FINRA Delays Rule 4210 Margining of Covered Agency Transactions to June 2018
On September 19, the Financial Industry Regulatory Authority (FINRA) took action to delay until June 25, 2018, the implementation of margin requirements for Covered Agency Transactions under FINRA Rule 4210. As defined in the amendments to FINRA Rule 4210, adopted in 2016, Covered Agency Transactions include (1) To Be Announced (TBA) transactions, inclusive of adjustable rate mortgage (ARM) transactions; (2) Specified Pool Transactions; and (3) transactions in Collateralized Mortgage Obligations (CMOs) issued in conformity with a program of an agency or Government Sponsored Enterprise (GSE), with forward settlement dates.

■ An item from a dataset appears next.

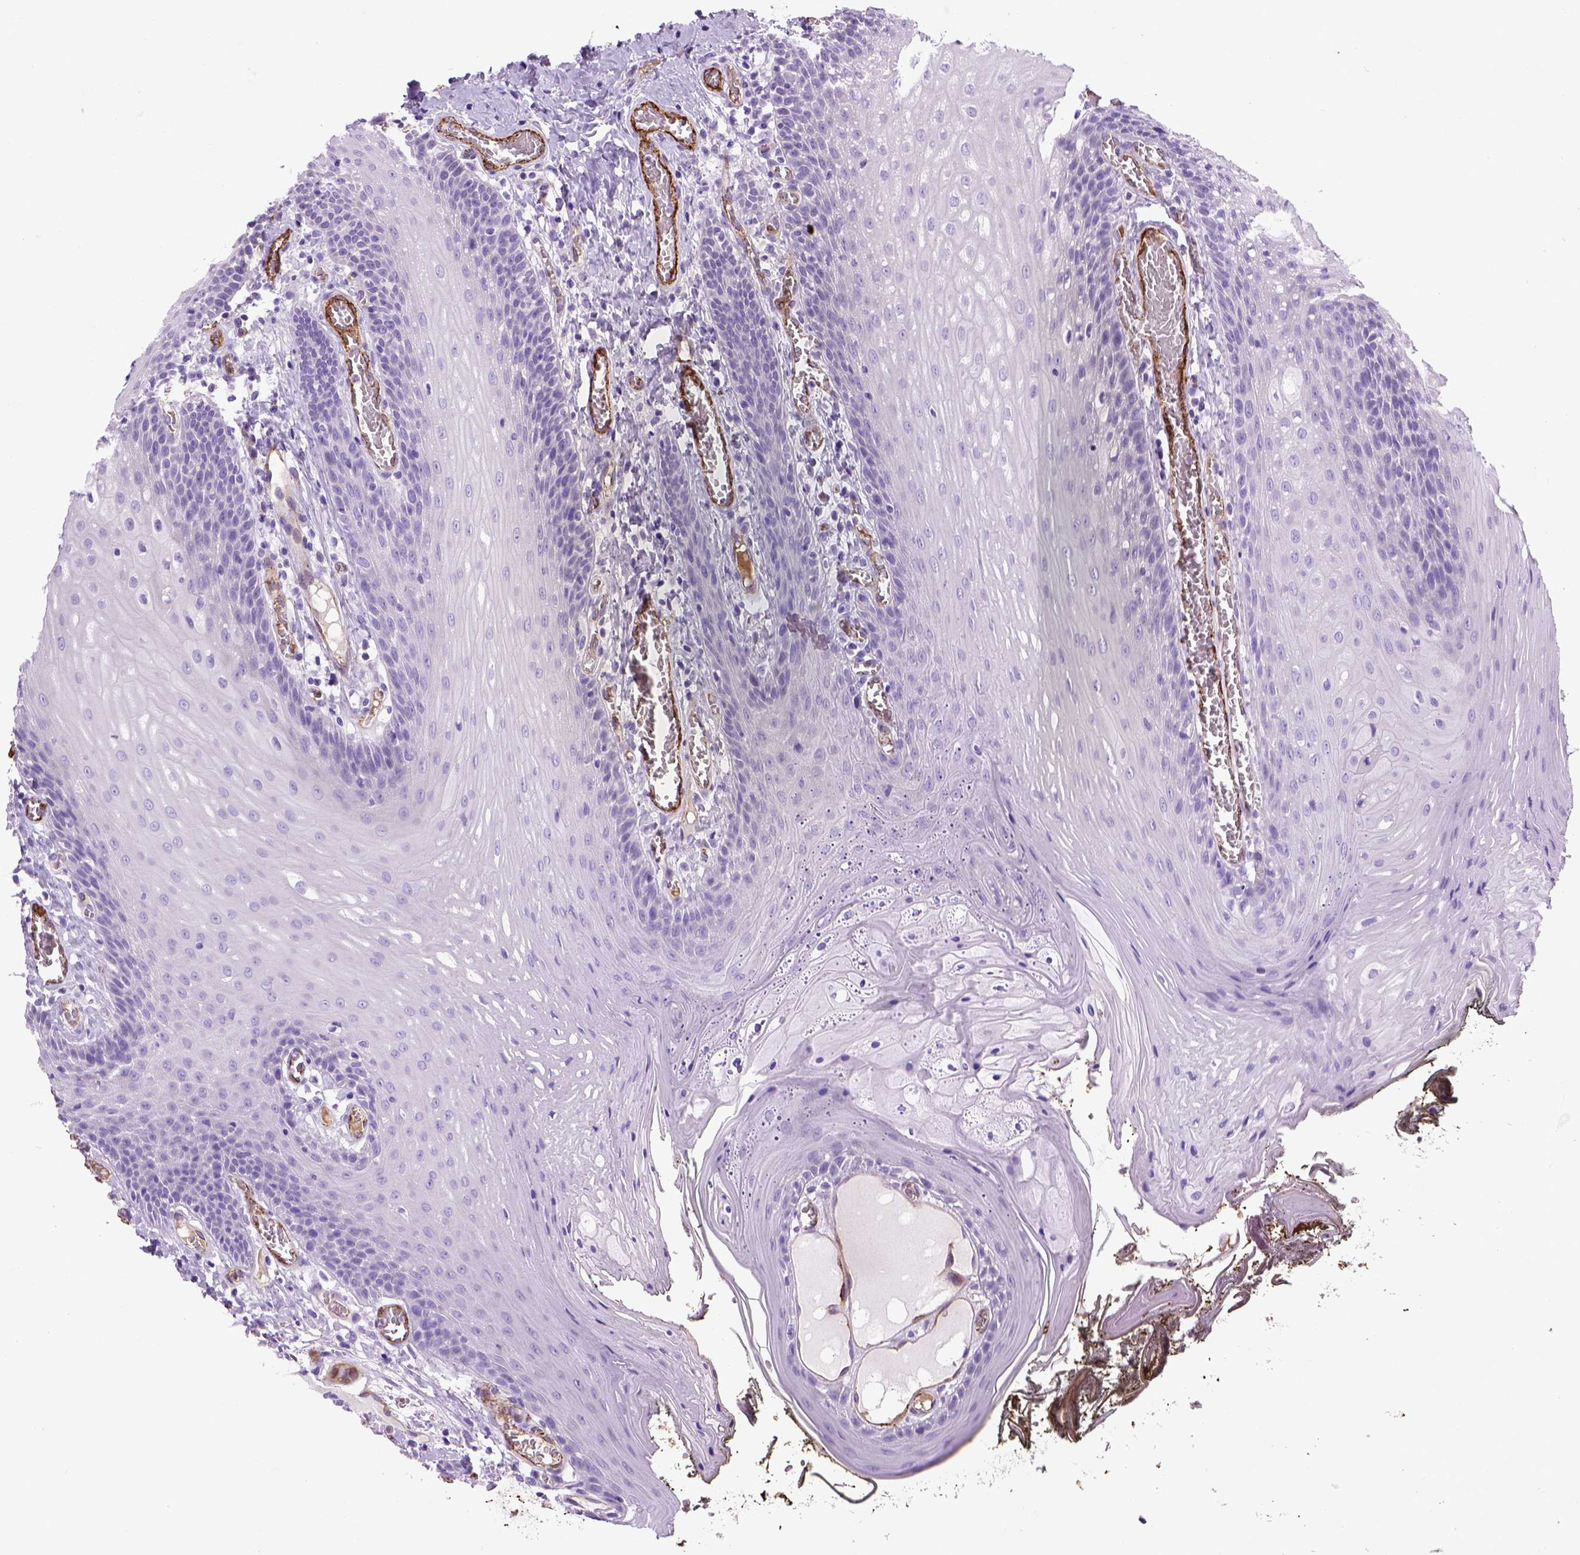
{"staining": {"intensity": "negative", "quantity": "none", "location": "none"}, "tissue": "oral mucosa", "cell_type": "Squamous epithelial cells", "image_type": "normal", "snomed": [{"axis": "morphology", "description": "Normal tissue, NOS"}, {"axis": "topography", "description": "Oral tissue"}], "caption": "Normal oral mucosa was stained to show a protein in brown. There is no significant expression in squamous epithelial cells. (Brightfield microscopy of DAB immunohistochemistry (IHC) at high magnification).", "gene": "VWF", "patient": {"sex": "male", "age": 9}}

These margin requirements were scheduled to go into effect on December 15. However, at the request of industry participants seeking additional time to make necessary systems changes and update margining agreements and related documentation (including Master Securities Forward Transaction Agreements), FINRA has agreed to postpone the margin requirement effective date until June 25, 2018 and filed a proposed rule change with the Securities and Exchange Commission (SEC) to that effect. The text of the proposed rule change is available here.
FINRA has also made available SEC FAQs regarding Exchange Act Rules 15c3-1 and 15c3-3 in the context of Covered Agency Transactions, as well as its own FAQs regarding Covered Agency Transactions under FINRA Rule 4210.